## START RECORD EXCERPTS

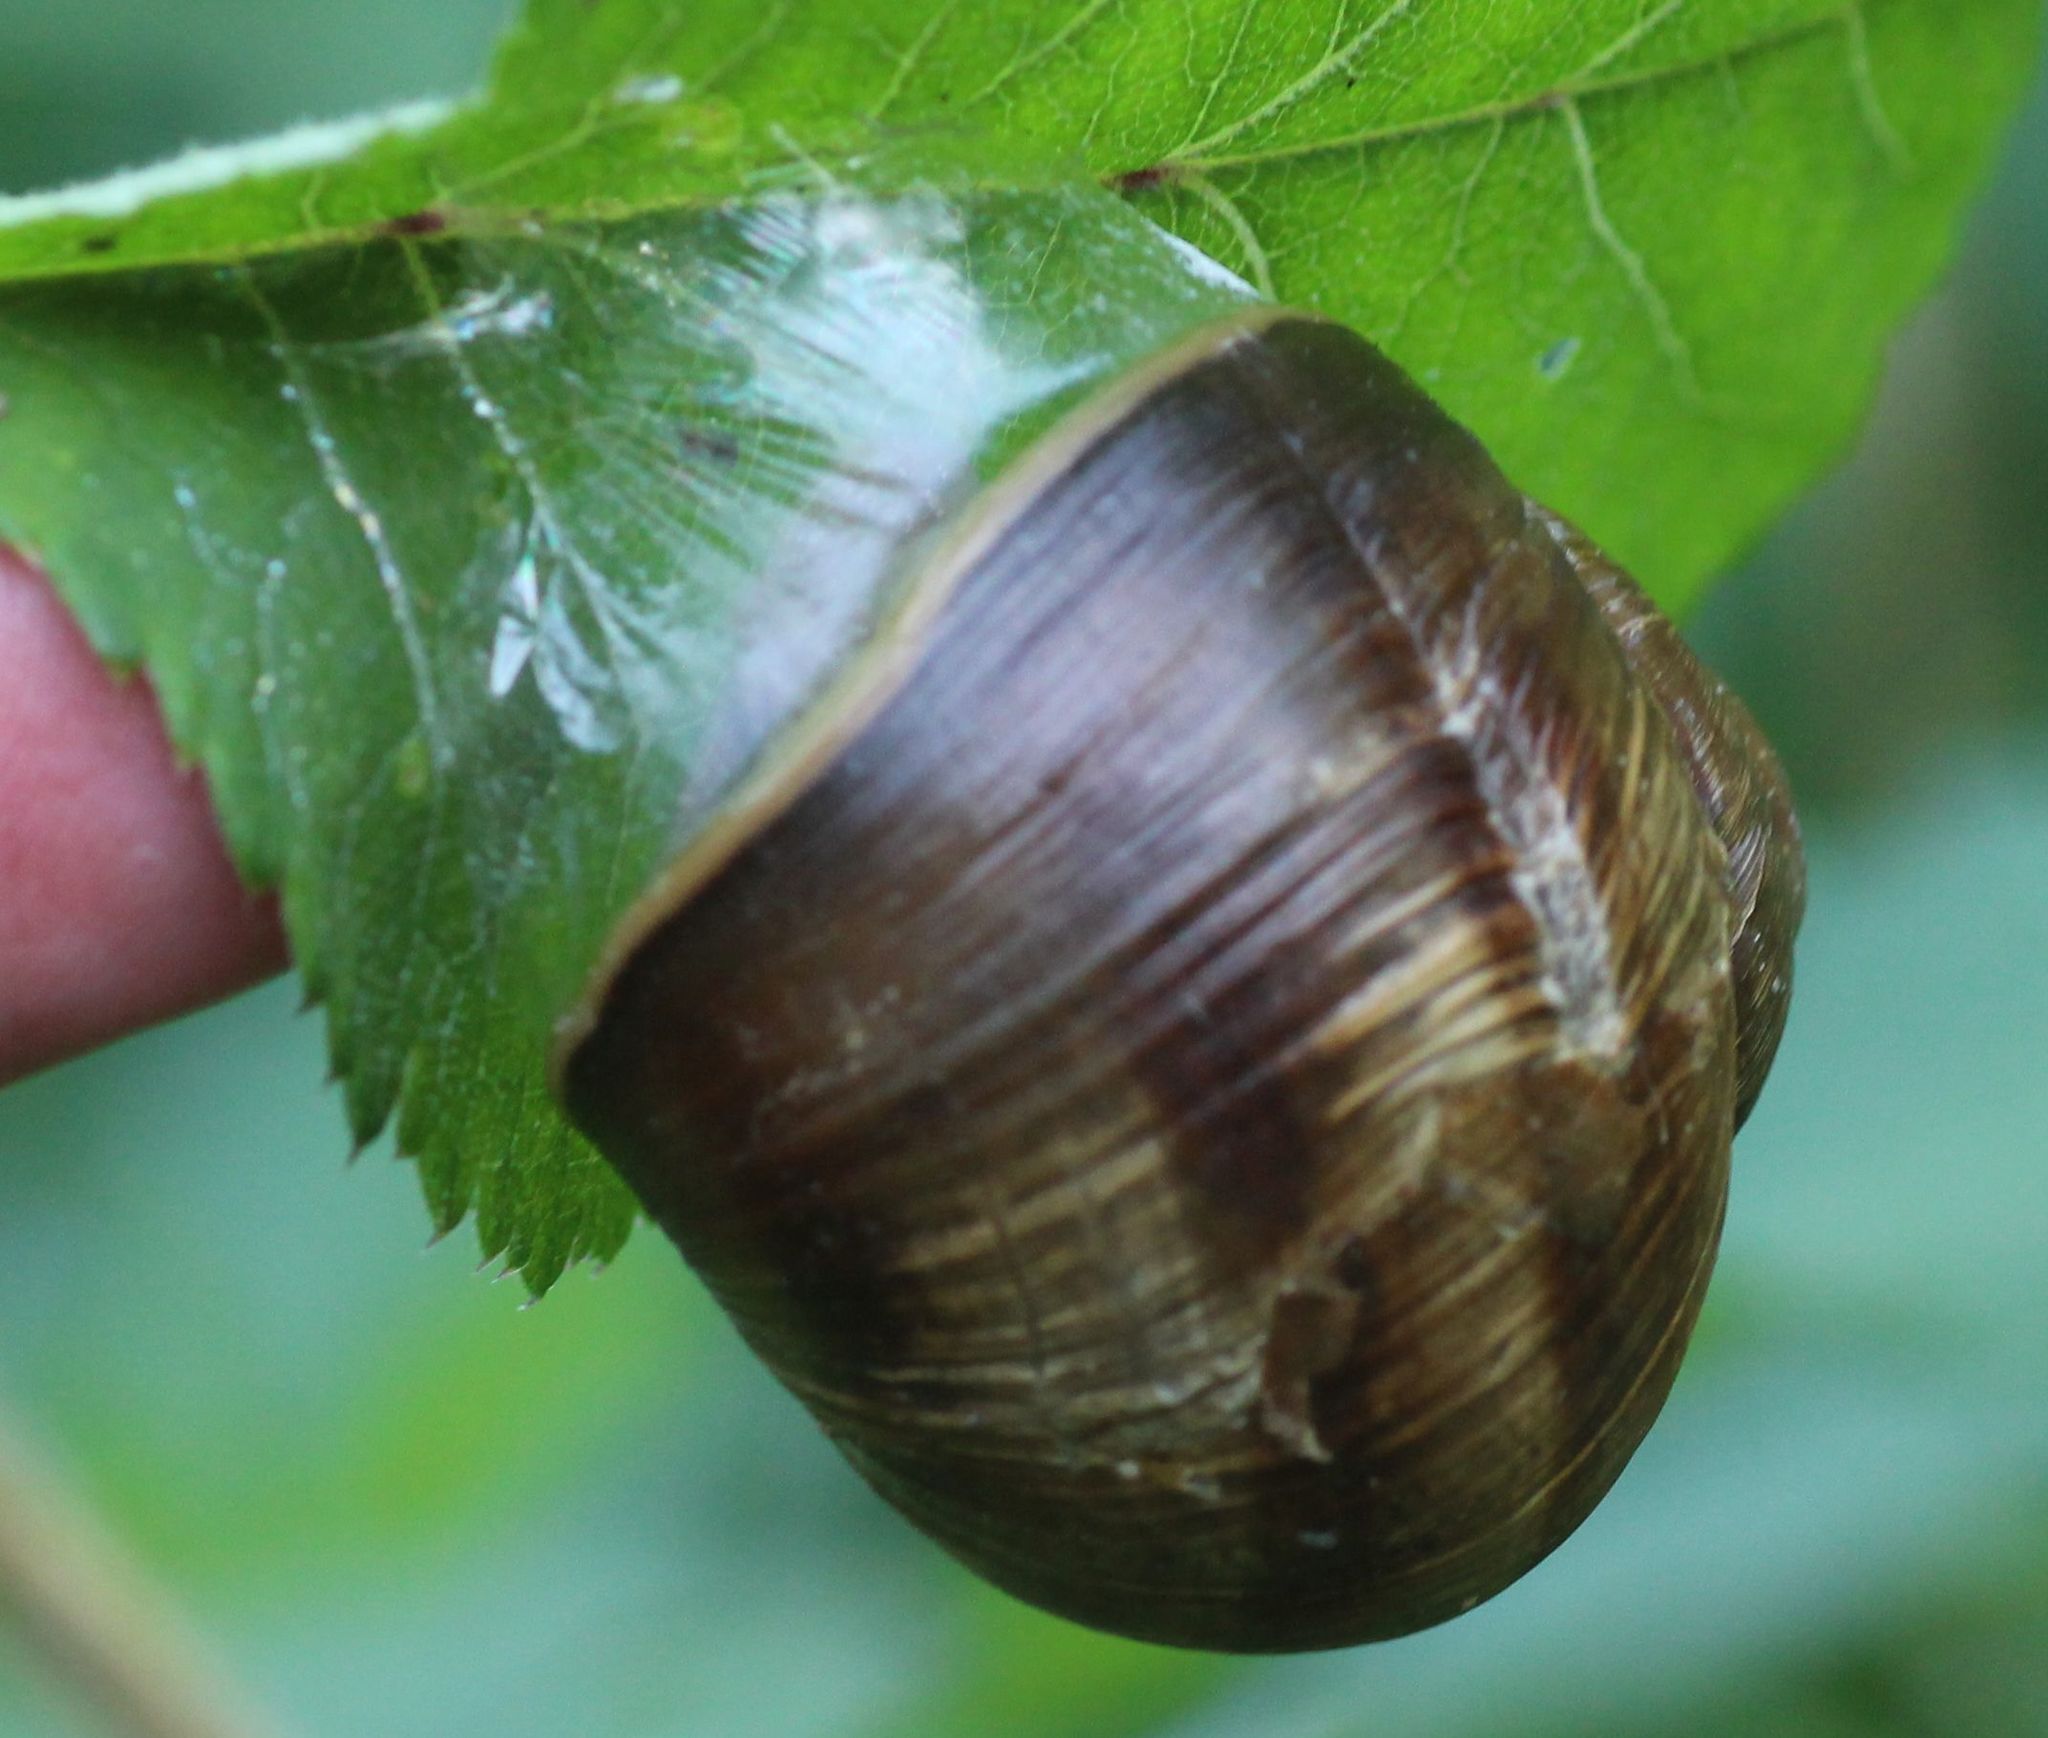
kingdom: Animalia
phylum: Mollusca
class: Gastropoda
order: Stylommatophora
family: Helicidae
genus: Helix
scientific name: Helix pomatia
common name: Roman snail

## END RECORD EXCERPTS
## START RECORD EXCERPTS

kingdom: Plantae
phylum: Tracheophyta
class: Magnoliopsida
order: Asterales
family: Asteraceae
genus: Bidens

## END RECORD EXCERPTS

- YOUR GOAL
Recast the stretch of data from the line containing "order: Stylommatophora" through the line containing "common name: Roman snail" as a JSON list of strings, one string per line, with blank lines left out.

- ANSWER TO THIS TASK
[
  "order: Stylommatophora",
  "family: Helicidae",
  "genus: Helix",
  "scientific name: Helix pomatia",
  "common name: Roman snail"
]